Una de las épocas peores para quienes tenemos que lidiar con la Enseñanza Secundaria, con ese tramo biográfico decisivo que es la adolescencia, lo constituye la vuelta de las vacaciones de Navidades. No tanto el regreso tras la Semana Santa, pues, entonces, ya asoman las alegres promesas de verano por las ventanas. No tanto tras las estivales, porque el afán por lo nuevo lo puede todo a esas edades. Pero, tras la Navidad, es un triunfo que los chavales estén interesados, es un victorioso escándalo tenerlos atentos, es el acabose que participen. Septiembre ya les queda muy lejos, con lo que el afán de sorpresa ha muerto; el paréntesis cuaresmal ni se vislumbra, por no hablar del fin de curso.
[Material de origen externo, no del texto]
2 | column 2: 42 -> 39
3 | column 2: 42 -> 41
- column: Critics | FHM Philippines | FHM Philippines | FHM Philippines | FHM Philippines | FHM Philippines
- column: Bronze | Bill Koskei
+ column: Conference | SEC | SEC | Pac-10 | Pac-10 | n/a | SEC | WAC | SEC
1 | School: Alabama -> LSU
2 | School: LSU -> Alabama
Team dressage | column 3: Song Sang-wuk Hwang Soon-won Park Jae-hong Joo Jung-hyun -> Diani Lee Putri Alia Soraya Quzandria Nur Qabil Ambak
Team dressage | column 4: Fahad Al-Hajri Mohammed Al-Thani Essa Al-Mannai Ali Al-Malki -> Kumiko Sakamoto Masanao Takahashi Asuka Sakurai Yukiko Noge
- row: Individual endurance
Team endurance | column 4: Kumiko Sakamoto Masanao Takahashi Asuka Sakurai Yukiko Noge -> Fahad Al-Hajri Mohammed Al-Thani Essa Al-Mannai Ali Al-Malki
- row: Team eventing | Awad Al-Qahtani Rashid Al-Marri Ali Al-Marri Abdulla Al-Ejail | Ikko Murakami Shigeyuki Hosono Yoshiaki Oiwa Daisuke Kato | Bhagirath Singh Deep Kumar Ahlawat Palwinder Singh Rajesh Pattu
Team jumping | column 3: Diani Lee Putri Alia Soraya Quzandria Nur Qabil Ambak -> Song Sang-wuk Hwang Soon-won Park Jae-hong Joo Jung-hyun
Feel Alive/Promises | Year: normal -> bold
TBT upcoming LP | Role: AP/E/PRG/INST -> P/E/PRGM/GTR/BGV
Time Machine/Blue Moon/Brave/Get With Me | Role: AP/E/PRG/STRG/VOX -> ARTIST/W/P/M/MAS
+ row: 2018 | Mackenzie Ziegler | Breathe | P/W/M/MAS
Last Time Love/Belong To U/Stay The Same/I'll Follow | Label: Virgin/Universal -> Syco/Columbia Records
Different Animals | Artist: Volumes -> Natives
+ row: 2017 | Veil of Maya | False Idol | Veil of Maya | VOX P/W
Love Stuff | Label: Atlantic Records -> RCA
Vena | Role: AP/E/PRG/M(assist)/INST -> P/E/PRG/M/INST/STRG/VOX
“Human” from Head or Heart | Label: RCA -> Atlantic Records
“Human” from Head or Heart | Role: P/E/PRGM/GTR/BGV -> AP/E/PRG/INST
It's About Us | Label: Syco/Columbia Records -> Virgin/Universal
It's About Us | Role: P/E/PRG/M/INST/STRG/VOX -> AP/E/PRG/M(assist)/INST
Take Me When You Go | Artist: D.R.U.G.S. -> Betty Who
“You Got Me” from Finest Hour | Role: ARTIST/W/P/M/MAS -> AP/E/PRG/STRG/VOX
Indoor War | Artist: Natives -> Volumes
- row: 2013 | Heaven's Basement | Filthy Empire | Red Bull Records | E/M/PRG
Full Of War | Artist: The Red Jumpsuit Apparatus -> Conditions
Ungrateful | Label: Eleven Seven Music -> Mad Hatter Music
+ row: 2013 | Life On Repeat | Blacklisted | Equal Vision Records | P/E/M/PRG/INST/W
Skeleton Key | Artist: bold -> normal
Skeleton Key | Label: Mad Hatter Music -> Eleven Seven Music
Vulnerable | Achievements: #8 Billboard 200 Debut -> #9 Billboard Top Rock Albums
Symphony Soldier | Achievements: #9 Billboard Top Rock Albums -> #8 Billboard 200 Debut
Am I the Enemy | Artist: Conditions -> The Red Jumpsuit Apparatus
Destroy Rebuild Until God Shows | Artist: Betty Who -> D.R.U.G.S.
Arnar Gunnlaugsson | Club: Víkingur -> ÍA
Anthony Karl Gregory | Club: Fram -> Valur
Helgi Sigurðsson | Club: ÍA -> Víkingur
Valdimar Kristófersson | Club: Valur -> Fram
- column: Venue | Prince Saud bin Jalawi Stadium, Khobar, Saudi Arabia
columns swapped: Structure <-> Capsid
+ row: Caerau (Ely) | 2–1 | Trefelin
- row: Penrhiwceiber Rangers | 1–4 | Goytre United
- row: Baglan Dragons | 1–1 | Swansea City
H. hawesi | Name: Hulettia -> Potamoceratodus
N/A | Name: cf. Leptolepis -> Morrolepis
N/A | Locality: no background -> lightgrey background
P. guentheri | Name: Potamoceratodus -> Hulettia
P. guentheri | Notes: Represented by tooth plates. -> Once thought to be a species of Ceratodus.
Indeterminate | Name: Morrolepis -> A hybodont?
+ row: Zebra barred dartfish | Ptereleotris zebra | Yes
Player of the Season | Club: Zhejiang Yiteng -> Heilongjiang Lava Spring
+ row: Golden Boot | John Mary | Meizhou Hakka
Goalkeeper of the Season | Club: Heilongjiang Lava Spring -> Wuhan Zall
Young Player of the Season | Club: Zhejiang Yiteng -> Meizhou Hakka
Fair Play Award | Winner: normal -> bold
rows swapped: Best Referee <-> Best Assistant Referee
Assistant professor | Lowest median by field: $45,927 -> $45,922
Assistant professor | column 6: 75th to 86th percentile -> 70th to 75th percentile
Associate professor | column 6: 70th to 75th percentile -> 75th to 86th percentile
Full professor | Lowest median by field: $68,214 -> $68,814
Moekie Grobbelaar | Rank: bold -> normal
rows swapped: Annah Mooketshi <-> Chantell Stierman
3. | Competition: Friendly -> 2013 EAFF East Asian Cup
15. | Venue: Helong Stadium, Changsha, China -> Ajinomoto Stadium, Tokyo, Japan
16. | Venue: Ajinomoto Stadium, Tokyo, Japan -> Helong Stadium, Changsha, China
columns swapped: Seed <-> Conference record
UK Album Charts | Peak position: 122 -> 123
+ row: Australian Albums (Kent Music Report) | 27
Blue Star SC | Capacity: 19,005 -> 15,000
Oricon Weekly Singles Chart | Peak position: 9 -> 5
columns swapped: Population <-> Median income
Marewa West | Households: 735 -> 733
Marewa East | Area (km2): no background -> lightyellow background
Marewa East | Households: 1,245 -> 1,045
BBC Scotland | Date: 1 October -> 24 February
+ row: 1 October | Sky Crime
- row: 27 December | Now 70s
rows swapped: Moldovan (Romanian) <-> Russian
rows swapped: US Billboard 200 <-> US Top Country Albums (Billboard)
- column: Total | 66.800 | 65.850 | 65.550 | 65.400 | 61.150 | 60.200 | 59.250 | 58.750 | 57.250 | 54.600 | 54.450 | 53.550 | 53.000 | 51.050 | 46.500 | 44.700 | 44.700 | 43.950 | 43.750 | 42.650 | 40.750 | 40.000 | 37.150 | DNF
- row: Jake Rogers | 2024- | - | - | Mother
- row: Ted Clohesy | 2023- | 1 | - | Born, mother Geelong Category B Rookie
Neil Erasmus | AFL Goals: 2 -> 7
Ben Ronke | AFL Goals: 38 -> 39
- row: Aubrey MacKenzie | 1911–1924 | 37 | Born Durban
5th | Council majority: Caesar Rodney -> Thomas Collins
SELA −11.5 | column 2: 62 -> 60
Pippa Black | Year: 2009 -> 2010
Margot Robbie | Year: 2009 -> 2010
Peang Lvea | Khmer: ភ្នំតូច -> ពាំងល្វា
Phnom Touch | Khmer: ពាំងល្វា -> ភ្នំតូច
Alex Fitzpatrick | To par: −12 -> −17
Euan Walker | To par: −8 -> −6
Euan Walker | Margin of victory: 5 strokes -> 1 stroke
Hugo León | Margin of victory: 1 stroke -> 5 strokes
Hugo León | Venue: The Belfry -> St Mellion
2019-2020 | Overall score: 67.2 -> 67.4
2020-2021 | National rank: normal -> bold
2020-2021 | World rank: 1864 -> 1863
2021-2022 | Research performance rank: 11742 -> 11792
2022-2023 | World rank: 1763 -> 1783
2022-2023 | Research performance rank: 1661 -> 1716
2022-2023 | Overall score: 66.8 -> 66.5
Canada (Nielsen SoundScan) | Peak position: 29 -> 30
De modo que se arrastran hacia el aula más de lo que se arrastran normalmente, bostezan, se desperezan y dan vivas muestras de que están siendo torturados, maltratados, supliciados y chinchados a más no poder. Por lo tanto, ahí está el profe animando, risueño, encantador, vivo, haciendo mil malabares entretenidos en la tarima ante unos adolescentes que han encontrado la disculpa definitiva para no dar ni clavo: no hay porvenir, todo es un desastre, estudiar no sirve para nada, mejor apaga y vámonos. En efecto, pintan bastos y espadas, no oros ni copas. Pero es muy cierto que actitud tan desmayada, negligente y pasota ayuda lo suyo a cerrarse las puertas más de lo que ya están. «No hay trampa más mortal que la que el hombre se prepara a sí mismo», dejó dicho Raymond Chandler.

No hace mucho, tomaba café en mi casa el crítico taurino y director del televisivo «Tendido cero», Federico Aranás, que sabe todas las anécdotas de ese arte, para algunos, o maltrato animal, para otros, que son los toros. Aunque no me tengo por aficionado a los mismos, mi curiosidad general es infinita, por lo que no cesé de pedirle anécdotas, solicitarle aclaraciones técnicas y abusar de su sapiencia, en definitiva. Me enteré, así, de cosas que ni sospechaba; por ejemplo, que, entre la profesión, se considera a Jesulín de Ubrique, a quien yo tenía por un cabeza hueca, un maestro; por ejemplo, que hay toreros emigrantes; por ejemplo, cómo cuatro diestros transformaron su necesidad en virtud, sus trabas físicas en maestría, su supuesto motivo de lamentación en aplauso del respetable. Al parecer, nadie daba un duro al principio por el matador Juan Belmonte, cuyo porvenir pintaba muy negro debido a sus brazos, demasiado largos para el menester taurino de su época. Pues bien, Belmonte supo triunfar gracias a cambiar la concepción del toreo: lo transformó en una habilidad de brazos cuando hasta él había sido, sobre todo, un juego de pies. Por culpa de una voltereta, Manuel Benítez, «El Cordobés», rompió los juegos de sus muñecas (o de una de sus muñecas, no recuerdo), con lo cual pocos le dieron como válido para seguir pisando el albero. Sin embargo, uno de los lances más aplaudidos del maestro fueron precisamente los muy angulados giros que imprimía a sus pases, imposibles de dar con unas articulaciones sanas. Casi lo mismo que le ocurriera a Santiago Martín, «El Viti», con el codo: se lo astilló de mala manera en una brutal caída... con lo cual podía girarlo de una manera que ninguno de sus colegas conseguía alcanzar. Por último, parece ser que Rafael de Paula provocaba delirios en los tendidos cuando toreaba de capote, todo tieso, erguido, enhiesto... debido a una discapacidad que le atormentaba los huesos. Todos ellos podrían haberse quedado en la miseria, lamiendo sus heridas: decidieron tirar para adelante y trocar su drama en éxito, en reconocimiento social, en pasta para la cuenta corriente. Como no lo podían evitar, lo aceptaron y aprovecharon. Desde luego, parecían budistas o estoicos al obrar así, aunque no me imagino a dos de ellos, al menos, frecuentando lecturas sobre Sidhartha o de Epicteto. Y, desde luego, no eran alumnos de 2012.